> **What you will do**: Copy the records below, replacing "moho" with "hongo" wherever it appears and leaving everything else unchanged.

*** Supplied entries Section Begins ***

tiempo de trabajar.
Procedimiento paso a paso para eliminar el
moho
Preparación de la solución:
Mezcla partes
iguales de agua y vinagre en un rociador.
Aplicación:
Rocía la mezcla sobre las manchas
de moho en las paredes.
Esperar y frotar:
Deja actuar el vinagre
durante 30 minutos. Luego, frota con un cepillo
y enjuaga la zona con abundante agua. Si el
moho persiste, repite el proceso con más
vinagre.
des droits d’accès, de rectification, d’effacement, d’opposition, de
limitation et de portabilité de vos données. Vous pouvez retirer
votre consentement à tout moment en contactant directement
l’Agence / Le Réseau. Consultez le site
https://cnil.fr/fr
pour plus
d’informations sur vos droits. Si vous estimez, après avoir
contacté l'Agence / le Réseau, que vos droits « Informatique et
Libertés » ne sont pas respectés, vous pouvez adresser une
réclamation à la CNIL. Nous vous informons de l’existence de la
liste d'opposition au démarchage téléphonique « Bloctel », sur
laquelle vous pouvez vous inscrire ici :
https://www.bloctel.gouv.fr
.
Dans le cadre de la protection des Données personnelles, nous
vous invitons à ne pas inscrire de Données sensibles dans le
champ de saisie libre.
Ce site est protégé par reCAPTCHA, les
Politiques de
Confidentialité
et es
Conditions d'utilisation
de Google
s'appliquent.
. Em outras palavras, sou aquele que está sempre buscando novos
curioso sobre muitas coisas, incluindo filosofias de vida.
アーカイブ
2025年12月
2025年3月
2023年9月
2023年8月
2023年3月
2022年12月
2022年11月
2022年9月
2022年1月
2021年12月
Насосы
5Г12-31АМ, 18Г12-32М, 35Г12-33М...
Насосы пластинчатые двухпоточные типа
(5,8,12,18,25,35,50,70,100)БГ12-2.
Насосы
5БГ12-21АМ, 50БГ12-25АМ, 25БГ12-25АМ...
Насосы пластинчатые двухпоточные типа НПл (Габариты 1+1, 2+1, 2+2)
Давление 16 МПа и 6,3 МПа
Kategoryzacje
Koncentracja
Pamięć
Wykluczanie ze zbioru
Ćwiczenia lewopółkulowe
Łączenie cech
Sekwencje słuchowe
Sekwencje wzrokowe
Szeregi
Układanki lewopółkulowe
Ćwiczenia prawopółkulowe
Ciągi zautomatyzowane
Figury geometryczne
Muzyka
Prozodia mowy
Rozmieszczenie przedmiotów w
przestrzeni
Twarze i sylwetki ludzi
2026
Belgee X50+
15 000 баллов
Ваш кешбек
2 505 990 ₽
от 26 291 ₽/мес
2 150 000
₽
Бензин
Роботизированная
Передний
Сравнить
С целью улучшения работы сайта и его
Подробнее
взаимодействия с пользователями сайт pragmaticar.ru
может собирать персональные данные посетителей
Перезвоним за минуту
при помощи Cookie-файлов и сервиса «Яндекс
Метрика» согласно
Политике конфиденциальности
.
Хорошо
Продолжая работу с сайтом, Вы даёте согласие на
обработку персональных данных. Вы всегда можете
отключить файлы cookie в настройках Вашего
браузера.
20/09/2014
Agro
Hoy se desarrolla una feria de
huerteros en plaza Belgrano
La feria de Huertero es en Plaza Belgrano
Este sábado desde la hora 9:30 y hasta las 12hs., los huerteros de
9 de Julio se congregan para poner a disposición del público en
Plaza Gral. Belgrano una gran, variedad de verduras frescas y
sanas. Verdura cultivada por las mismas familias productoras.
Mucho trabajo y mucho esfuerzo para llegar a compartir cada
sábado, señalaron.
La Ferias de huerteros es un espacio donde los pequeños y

*** Supplied entries Section Ends ***

> **Exercise solution**:
tiempo de trabajar.
Procedimiento paso a paso para eliminar el
hongo
Preparación de la solución:
Mezcla partes
iguales de agua y vinagre en un rociador.
Aplicación:
Rocía la mezcla sobre las manchas
de hongo en las paredes.
Esperar y frotar:
Deja actuar el vinagre
durante 30 minutos. Luego, frota con un cepillo
y enjuaga la zona con abundante agua. Si el
hongo persiste, repite el proceso con más
vinagre.
des droits d’accès, de rectification, d’effacement, d’opposition, de
limitation et de portabilité de vos données. Vous pouvez retirer
votre consentement à tout moment en contactant directement
l’Agence / Le Réseau. Consultez le site
https://cnil.fr/fr
pour plus
d’informations sur vos droits. Si vous estimez, après avoir
contacté l'Agence / le Réseau, que vos droits « Informatique et
Libertés » ne sont pas respectés, vous pouvez adresser une
réclamation à la CNIL. Nous vous informons de l’existence de la
liste d'opposition au démarchage téléphonique « Bloctel », sur
laquelle vous pouvez vous inscrire ici :
https://www.bloctel.gouv.fr
.
Dans le cadre de la protection des Données personnelles, nous
vous invitons à ne pas inscrire de Données sensibles dans le
champ de saisie libre.
Ce site est protégé par reCAPTCHA, les
Politiques de
Confidentialité
et es
Conditions d'utilisation
de Google
s'appliquent.
. Em outras palavras, sou aquele que está sempre buscando novos
curioso sobre muitas coisas, incluindo filosofias de vida.
アーカイブ
2025年12月
2025年3月
2023年9月
2023年8月
2023年3月
2022年12月
2022年11月
2022年9月
2022年1月
2021年12月
Насосы
5Г12-31АМ, 18Г12-32М, 35Г12-33М...
Насосы пластинчатые двухпоточные типа
(5,8,12,18,25,35,50,70,100)БГ12-2.
Насосы
5БГ12-21АМ, 50БГ12-25АМ, 25БГ12-25АМ...
Насосы пластинчатые двухпоточные типа НПл (Габариты 1+1, 2+1, 2+2)
Давление 16 МПа и 6,3 МПа
Kategoryzacje
Koncentracja
Pamięć
Wykluczanie ze zbioru
Ćwiczenia lewopółkulowe
Łączenie cech
Sekwencje słuchowe
Sekwencje wzrokowe
Szeregi
Układanki lewopółkulowe
Ćwiczenia prawopółkulowe
Ciągi zautomatyzowane
Figury geometryczne
Muzyka
Prozodia mowy
Rozmieszczenie przedmiotów w
przestrzeni
Twarze i sylwetki ludzi
2026
Belgee X50+
15 000 баллов
Ваш кешбек
2 505 990 ₽
от 26 291 ₽/мес
2 150 000
₽
Бензин
Роботизированная
Передний
Сравнить
С целью улучшения работы сайта и его
Подробнее
взаимодействия с пользователями сайт pragmaticar.ru
может собирать персональные данные посетителей
Перезвоним за минуту
при помощи Cookie-файлов и сервиса «Яндекс
Метрика» согласно
Политике конфиденциальности
.
Хорошо
Продолжая работу с сайтом, Вы даёте согласие на
обработку персональных данных. Вы всегда можете
отключить файлы cookie в настройках Вашего
браузера.
20/09/2014
Agro
Hoy se desarrolla una feria de
huerteros en plaza Belgrano
La feria de Huertero es en Plaza Belgrano
Este sábado desde la hora 9:30 y hasta las 12hs., los huerteros de
9 de Julio se congregan para poner a disposición del público en
Plaza Gral. Belgrano una gran, variedad de verduras frescas y
sanas. Verdura cultivada por las mismas familias productoras.
Mucho trabajo y mucho esfuerzo para llegar a compartir cada
sábado, señalaron.
La Ferias de huerteros es un espacio donde los pequeños y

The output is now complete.